[[ Listed records, beginning ]]

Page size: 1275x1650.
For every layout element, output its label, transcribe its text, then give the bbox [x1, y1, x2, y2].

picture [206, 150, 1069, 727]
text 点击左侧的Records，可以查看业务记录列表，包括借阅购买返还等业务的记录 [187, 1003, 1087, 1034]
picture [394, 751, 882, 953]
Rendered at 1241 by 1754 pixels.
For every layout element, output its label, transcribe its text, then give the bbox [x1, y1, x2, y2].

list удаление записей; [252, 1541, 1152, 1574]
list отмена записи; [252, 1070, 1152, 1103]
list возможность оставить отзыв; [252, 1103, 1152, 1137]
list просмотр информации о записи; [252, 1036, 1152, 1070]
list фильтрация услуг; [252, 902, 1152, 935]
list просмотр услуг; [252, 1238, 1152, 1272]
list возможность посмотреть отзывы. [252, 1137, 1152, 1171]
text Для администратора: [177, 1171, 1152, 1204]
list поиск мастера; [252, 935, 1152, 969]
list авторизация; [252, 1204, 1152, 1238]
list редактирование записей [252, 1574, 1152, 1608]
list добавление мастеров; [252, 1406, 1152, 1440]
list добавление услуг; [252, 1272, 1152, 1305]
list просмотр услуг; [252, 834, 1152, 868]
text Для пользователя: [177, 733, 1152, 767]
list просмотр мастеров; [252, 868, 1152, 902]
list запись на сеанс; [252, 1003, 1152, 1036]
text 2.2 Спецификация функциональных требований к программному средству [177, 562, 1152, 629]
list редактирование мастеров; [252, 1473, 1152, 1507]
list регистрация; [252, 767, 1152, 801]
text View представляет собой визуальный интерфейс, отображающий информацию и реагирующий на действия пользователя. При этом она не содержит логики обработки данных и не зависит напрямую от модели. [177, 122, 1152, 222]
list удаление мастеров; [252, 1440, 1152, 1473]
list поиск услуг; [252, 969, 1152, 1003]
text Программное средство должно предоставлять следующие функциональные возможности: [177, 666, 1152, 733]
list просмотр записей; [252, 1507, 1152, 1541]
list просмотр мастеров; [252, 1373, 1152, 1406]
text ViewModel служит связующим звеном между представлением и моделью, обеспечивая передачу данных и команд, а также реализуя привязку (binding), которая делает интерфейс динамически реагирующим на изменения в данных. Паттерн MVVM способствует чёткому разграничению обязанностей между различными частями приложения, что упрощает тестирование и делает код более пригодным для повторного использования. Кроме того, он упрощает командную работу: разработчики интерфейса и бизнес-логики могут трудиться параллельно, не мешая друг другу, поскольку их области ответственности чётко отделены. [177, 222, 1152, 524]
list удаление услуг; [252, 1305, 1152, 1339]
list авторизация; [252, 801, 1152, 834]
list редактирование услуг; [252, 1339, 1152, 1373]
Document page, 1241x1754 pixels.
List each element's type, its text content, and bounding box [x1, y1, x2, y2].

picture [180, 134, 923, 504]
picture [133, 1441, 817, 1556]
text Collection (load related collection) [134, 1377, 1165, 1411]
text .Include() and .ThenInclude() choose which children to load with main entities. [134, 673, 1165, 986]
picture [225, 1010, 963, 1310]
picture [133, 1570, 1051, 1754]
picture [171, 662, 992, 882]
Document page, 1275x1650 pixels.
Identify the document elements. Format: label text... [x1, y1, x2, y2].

[[ Listed records, end ]]

=== Job ===
Looking at the data above, count each line that holds the word "pixels" and report the count alone.

=== Written response ===
3